Directions for this task: Give back the data below word for word. Any image in it should be left out.

Given data:
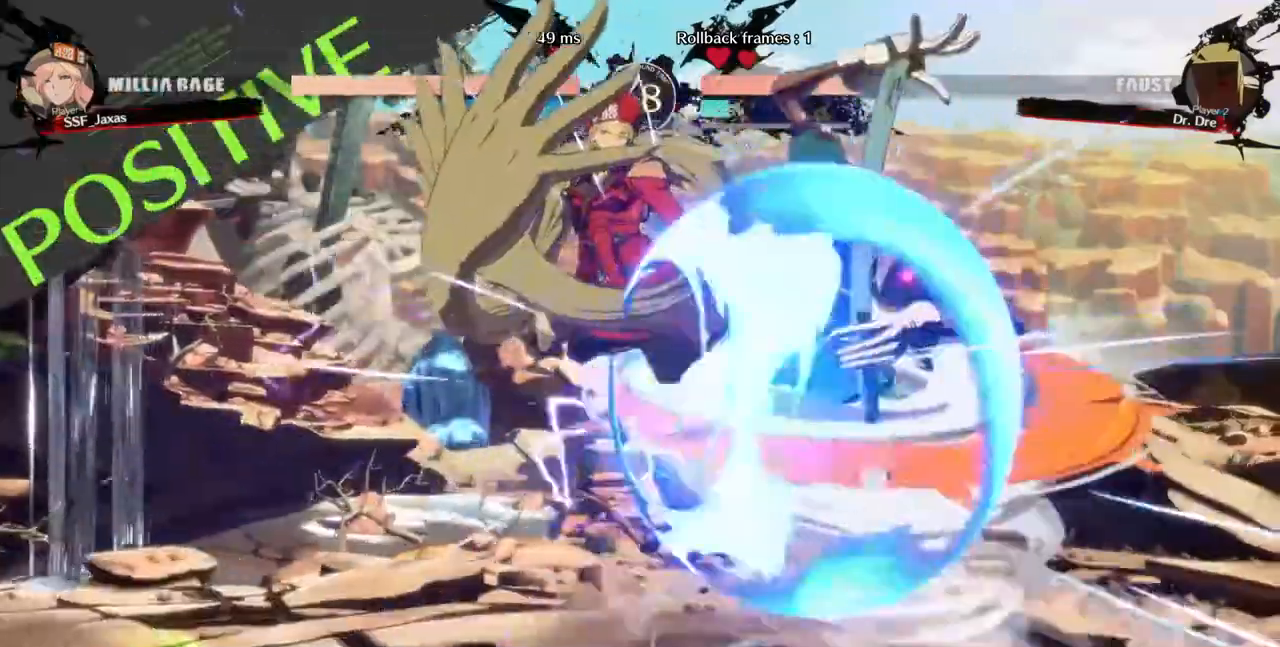
{"dt_ms": 1000, "buttons": ["DPAD_LEFT"]}
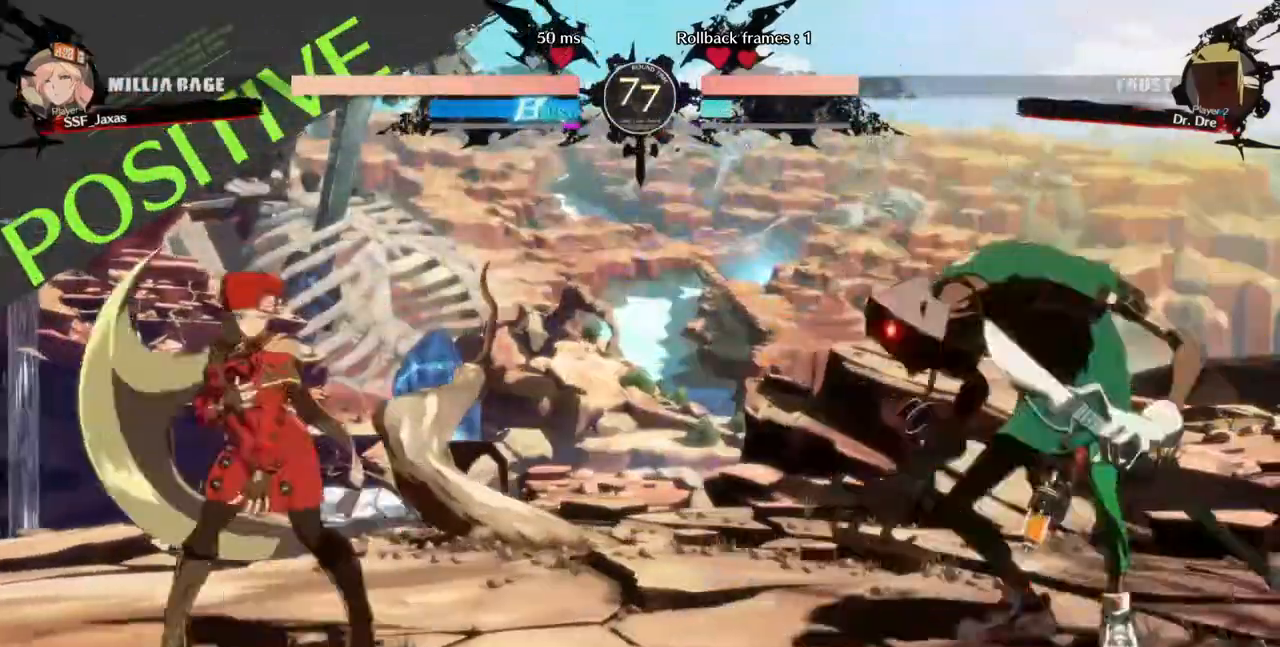
{"dt_ms": 480, "buttons": ["DPAD_LEFT"], "events": [[320, "DPAD_LEFT", "up"], [320, "DPAD_RIGHT", "down"], [440, "DPAD_RIGHT", "up"], [480, "DPAD_LEFT", "down"]]}
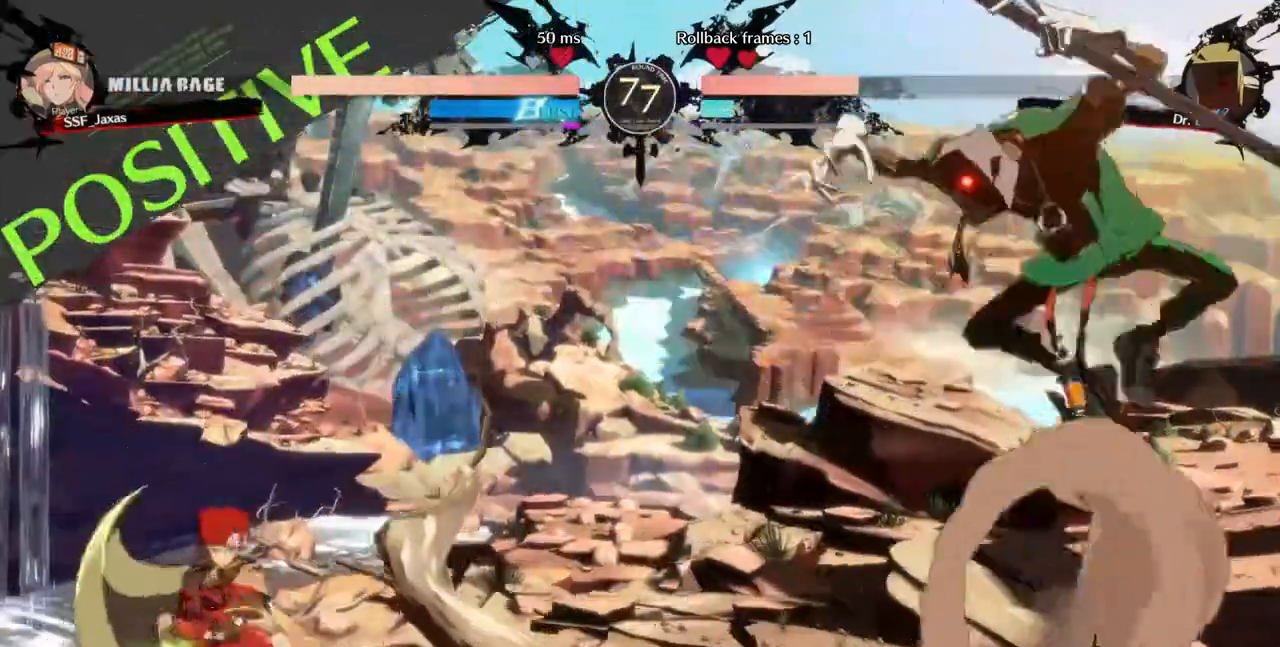
{"dt_ms": 1000, "buttons": ["DPAD_LEFT"]}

Solution for this task:
{"dt_ms": 1000, "buttons": ["DPAD_LEFT"]}
{"dt_ms": 480, "buttons": ["DPAD_LEFT"], "events": [[320, "DPAD_LEFT", "up"], [320, "DPAD_RIGHT", "down"], [440, "DPAD_RIGHT", "up"], [480, "DPAD_LEFT", "down"]]}
{"dt_ms": 1000, "buttons": ["DPAD_LEFT"]}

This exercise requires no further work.